I haven’t said this out loud, for fear that it might sound like judgement—when in fact it comes purely from a place of gratitude—but I can’t believe it took so long for you to see yourself.
For you to see what I saw years ago when we were young and scared, but not scared enough, and overly confident in the way that made us seem both aloof and interesting to strangers.
For you to see how “you” you are—an individual to the core, someone who knows what works for her.
Someone who apologizes not out of self-doubt, but because she never wants to cause harm or pain to others.
Someone who is brutally honest in a way that can seem shocking at first because we don’t expect “how are you?” to be followed with any other answer but “fine.”
Someone who has fought battles that my heart cannot wrap its mind around and who still finds a way to get up in the morning and love.
Someone who wants to be useful and productive, who wants to feel accomplished each day.
Someone whose brain is insistent on always learning and growing and stuffing itself with more, always more.
Someone who fights with quiet dignity for those she loves, but isn’t too put together to fight loudly and boldly when the situation calls for it.
Someone who kindly, and with the utmost care, knocked down the walls I had built around me and made friendship a priority, an inevitability, a gift I would have drowned without.
I know that at some point in your life you saw glimpses of these things in yourself; you noticed your strength and kindness and capacity for love.
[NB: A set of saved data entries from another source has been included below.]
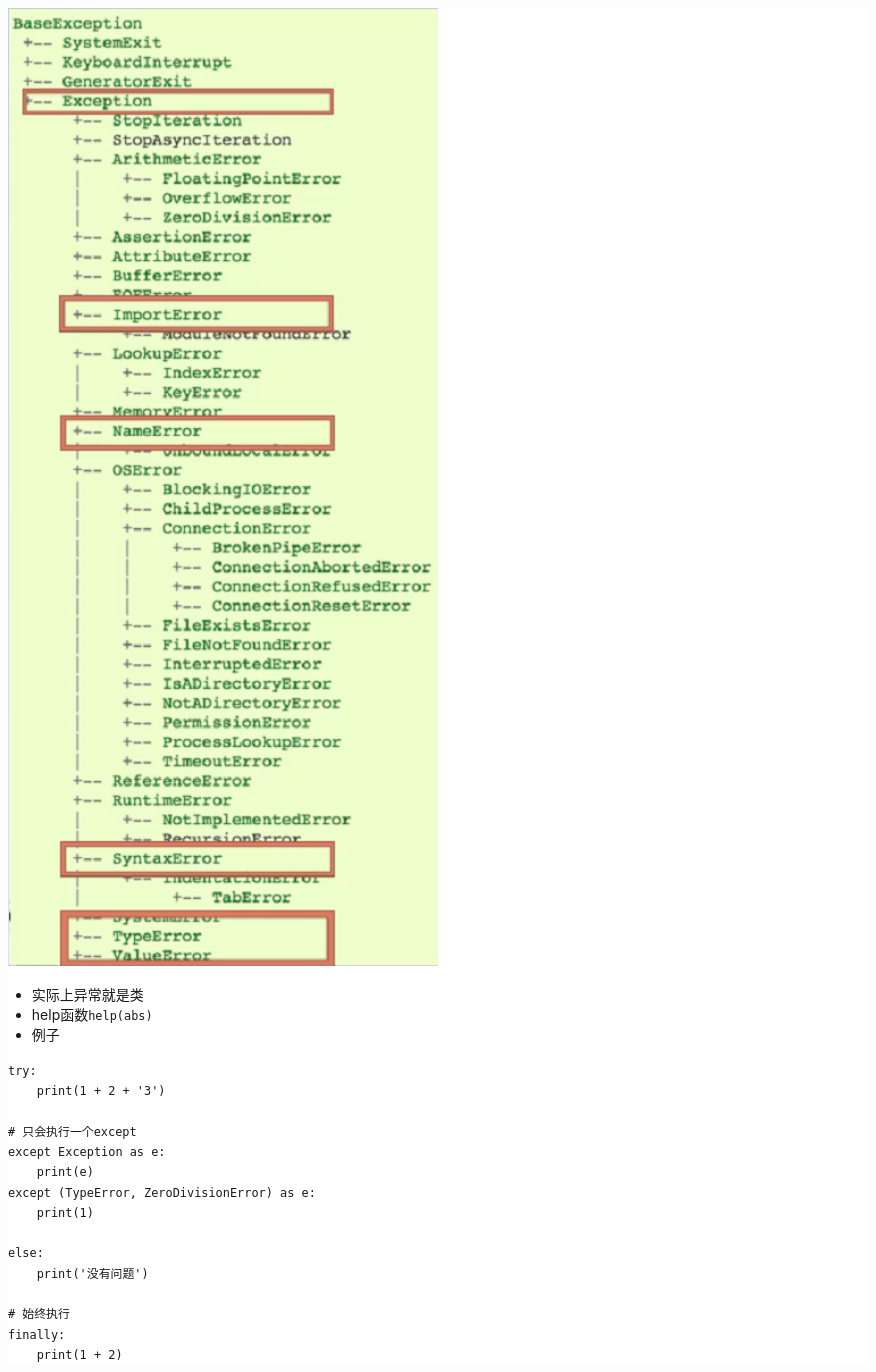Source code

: <img src='images/exception.png' width=50%>

- 实际上异常就是类
- help函数`help(abs)`
- 例子
```
try:
    print(1 + 2 + '3')

# 只会执行一个except
except Exception as e:
    print(e)
except (TypeError, ZeroDivisionError) as e:
    print(1)

else:
    print('没有问题')

# 始终执行
finally:
    print(1 + 2)
```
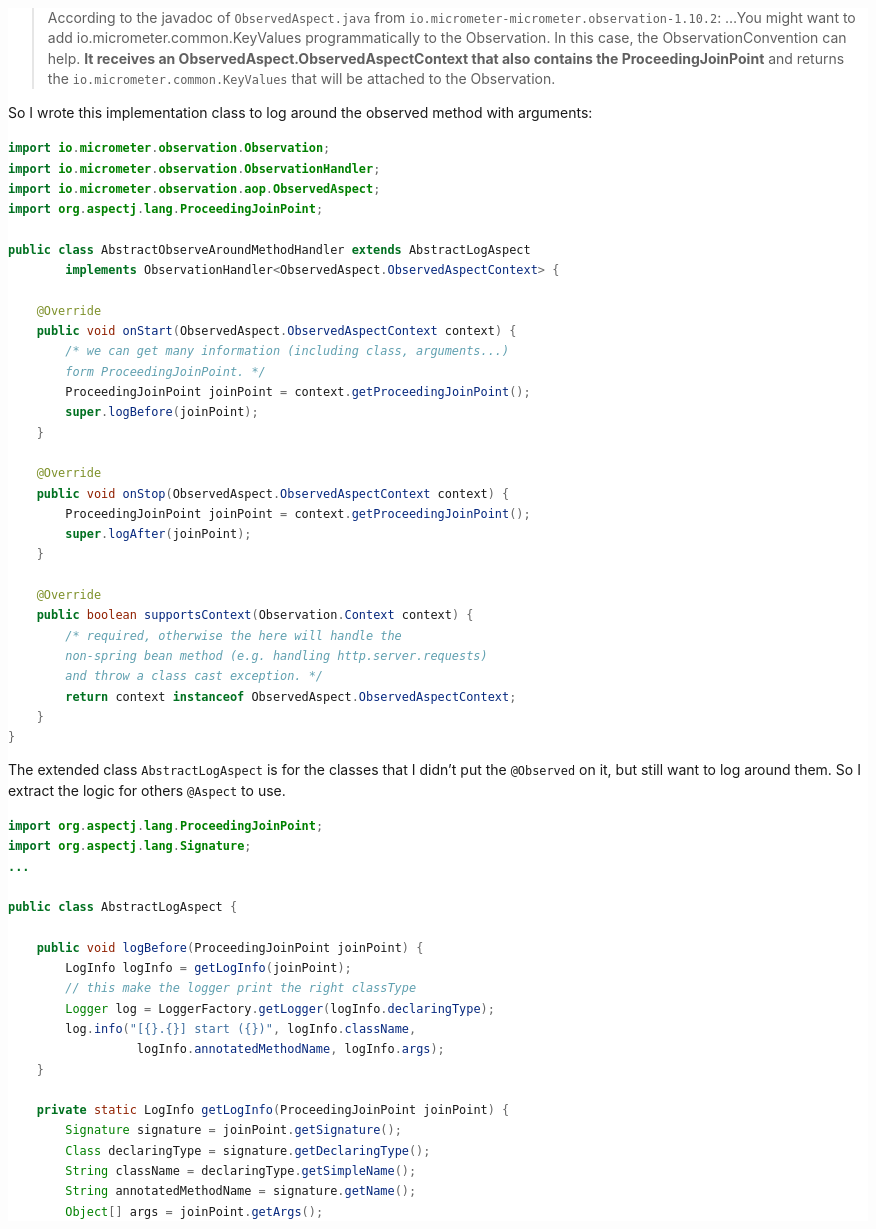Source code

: > According to the javadoc of `ObservedAspect.java` from `io.micrometer-micrometer.observation-1.10.2`:
…You might want to add io.micrometer.common.KeyValues programmatically to the Observation. In this case, the ObservationConvention can help. **It receives an ObservedAspect.ObservedAspectContext that also contains the ProceedingJoinPoint** and returns the `io.micrometer.common.KeyValues` that will be attached to the Observation.

So I wrote this implementation class to log around the observed method with arguments:

```java title="AbstractObserveAroundMethodHandler.java"
import io.micrometer.observation.Observation;
import io.micrometer.observation.ObservationHandler;
import io.micrometer.observation.aop.ObservedAspect;
import org.aspectj.lang.ProceedingJoinPoint;

public class AbstractObserveAroundMethodHandler extends AbstractLogAspect
        implements ObservationHandler<ObservedAspect.ObservedAspectContext> {

    @Override
    public void onStart(ObservedAspect.ObservedAspectContext context) {
        /* we can get many information (including class, arguments...) 
        form ProceedingJoinPoint. */
        ProceedingJoinPoint joinPoint = context.getProceedingJoinPoint();
        super.logBefore(joinPoint);
    }

    @Override
    public void onStop(ObservedAspect.ObservedAspectContext context) {
        ProceedingJoinPoint joinPoint = context.getProceedingJoinPoint();
        super.logAfter(joinPoint);
    }

    @Override
    public boolean supportsContext(Observation.Context context) {
        /* required, otherwise the here will handle the 
        non-spring bean method (e.g. handling http.server.requests) 
        and throw a class cast exception. */
        return context instanceof ObservedAspect.ObservedAspectContext;
    }
}
```

The extended class `AbstractLogAspect` is for the classes that I didn’t put the `@Observed` on it, but still want to log around them. So I extract the logic for others `@Aspect` to use.

```java title="AbstractLogAspect.java"
import org.aspectj.lang.ProceedingJoinPoint;
import org.aspectj.lang.Signature;
...

public class AbstractLogAspect {

    public void logBefore(ProceedingJoinPoint joinPoint) {
        LogInfo logInfo = getLogInfo(joinPoint);
        // this make the logger print the right classType
        Logger log = LoggerFactory.getLogger(logInfo.declaringType);
        log.info("[{}.{}] start ({})", logInfo.className, 
                  logInfo.annotatedMethodName, logInfo.args);
    }

    private static LogInfo getLogInfo(ProceedingJoinPoint joinPoint) {
        Signature signature = joinPoint.getSignature();
        Class declaringType = signature.getDeclaringType();
        String className = declaringType.getSimpleName();
        String annotatedMethodName = signature.getName();
        Object[] args = joinPoint.getArgs();
```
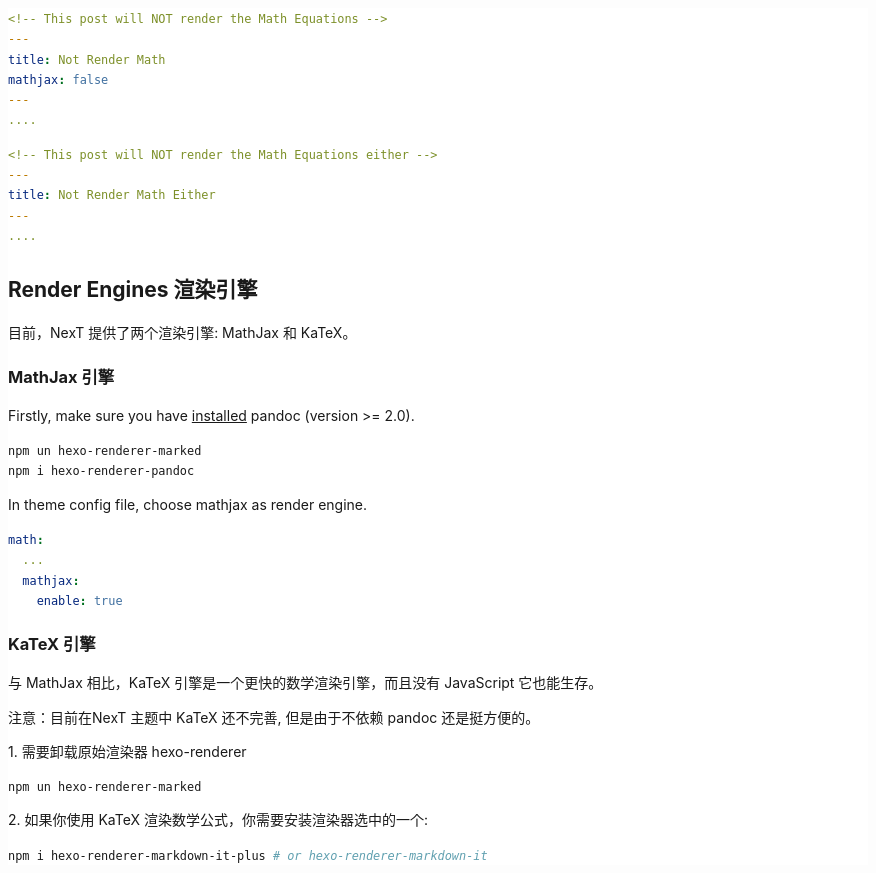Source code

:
 ```yml
<!-- This post will NOT render the Math Equations -->
---
title: Not Render Math
mathjax: false
---
....
```

```yml
<!-- This post will NOT render the Math Equations either -->
---
title: Not Render Math Either
---
....
```

## Render Engines 渲染引擎

目前，NexT 提供了两个渲染引擎: MathJax 和 KaTeX。

### MathJax 引擎

Firstly, make sure you have [installed](http://johnmacfarlane.net/pandoc/installing.html) pandoc (version >= 2.0).

```sh
npm un hexo-renderer-marked
npm i hexo-renderer-pandoc
```

In theme config file, choose mathjax as render engine.

```yml
math:
  ...
  mathjax:
    enable: true
```



### KaTeX 引擎

与 MathJax 相比，KaTeX 引擎是一个更快的数学渲染引擎，而且没有 JavaScript 它也能生存。

注意：目前在NexT 主题中 KaTeX 还不完善, 但是由于不依赖 pandoc 还是挺方便的。

1\. 需要卸载原始渲染器 hexo-renderer

```sh
npm un hexo-renderer-marked
```

2\. 如果你使用 KaTeX 渲染数学公式，你需要安装渲染器选中的一个:

```sh
npm i hexo-renderer-markdown-it-plus # or hexo-renderer-markdown-it
```
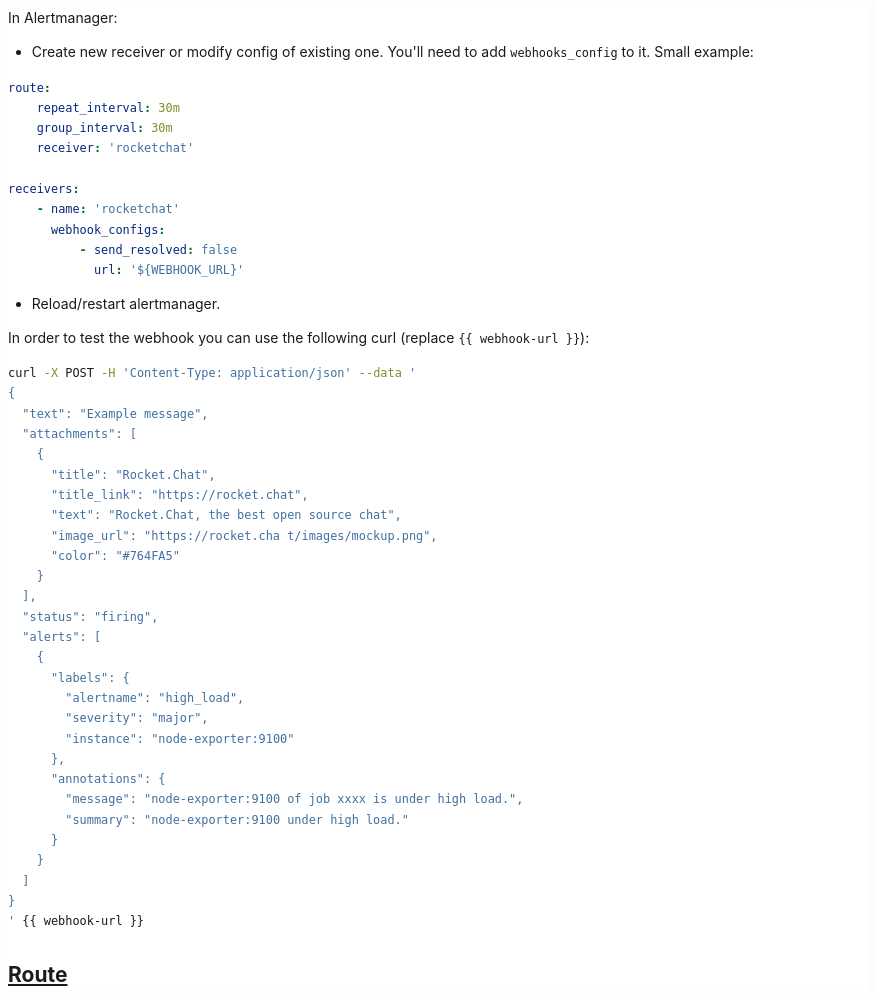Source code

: In Alertmanager:

* Create new receiver or modify config of existing one. You'll need to add
`webhooks_config` to it. Small example:

```yaml
route:
    repeat_interval: 30m
    group_interval: 30m
    receiver: 'rocketchat'

receivers:
    - name: 'rocketchat'
      webhook_configs:
          - send_resolved: false
            url: '${WEBHOOK_URL}'
```

* Reload/restart alertmanager.

In order to test the webhook you can use the following curl (replace
`{{ webhook-url }}`):

```bash
curl -X POST -H 'Content-Type: application/json' --data '
{
  "text": "Example message",
  "attachments": [
    {
      "title": "Rocket.Chat",
      "title_link": "https://rocket.chat",
      "text": "Rocket.Chat, the best open source chat",
      "image_url": "https://rocket.cha t/images/mockup.png",
      "color": "#764FA5"
    }
  ],
  "status": "firing",
  "alerts": [
    {
      "labels": {
        "alertname": "high_load",
        "severity": "major",
        "instance": "node-exporter:9100"
      },
      "annotations": {
        "message": "node-exporter:9100 of job xxxx is under high load.",
        "summary": "node-exporter:9100 under high load."
      }
    }
  ]
}
' {{ webhook-url }}
```

## [Route](https://prometheus.io/docs/alerting/configuration/#route)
But I was never sure if you fully believed them. There seemed to be too much happening around you, inside you, for you to ever find the stillness that was you. And while I never judged you for this (believe me, I’m still learning to see myself completely) I always hoped I’d be here the moment it all clicked for you—the moment you realized your worth.
But I never imagined such a necessary, life-affirming moment could be filled with so much pain. Then I remembered how you saved me not so long ago when I began to wake up to my own worth.
How you listened patiently and let me cry without promising that anything would be okay.
How you reminded me of all my good when I felt like I was suffocating in layers of sad and hopelessness.
How time and location and responsibility didn’t matter when I was “having a moment” or needed to curse God or replay conspiracy theories looking for clues to how it all went wrong.
You held my hand through big, sad moves home and months of unemployment and scary grief-induced weight loss and the painful dance of going back and moving forward and standing still.
In the end I began to see myself.
And I was everything you had always said I was, everything you had made me feel in those small moments of connection that only friends understand.
So here you are, in your own moment. In that sad, scary, uncomfortably real place where you can choose to see yourself for who you are—who you’ve always been—or choose to hide yourself away because it all seems too big, too hard, too full of unknowns and endings and tears and questions.
And I hear it in your voice. I hear it in a way that doesn’t sound like you, but sounds more like the “you” that’s been aching to be seen.
I hear that you are ready—ready to be scared but not scared enough, to be overly confident, to open your heart, to learn more and more, and to fight bravely for yourself after so many years.
You are ready to let go. You are ready to choose your soul.
So I will listen patiently. I will let you cry. I will never promise that it will be okay. But I will always hold your hand. I will show you your good. I will stand strong while you go back and move forward and stand still.
Because I see you on the days that you see yourself, but most especially on the days that you don’t.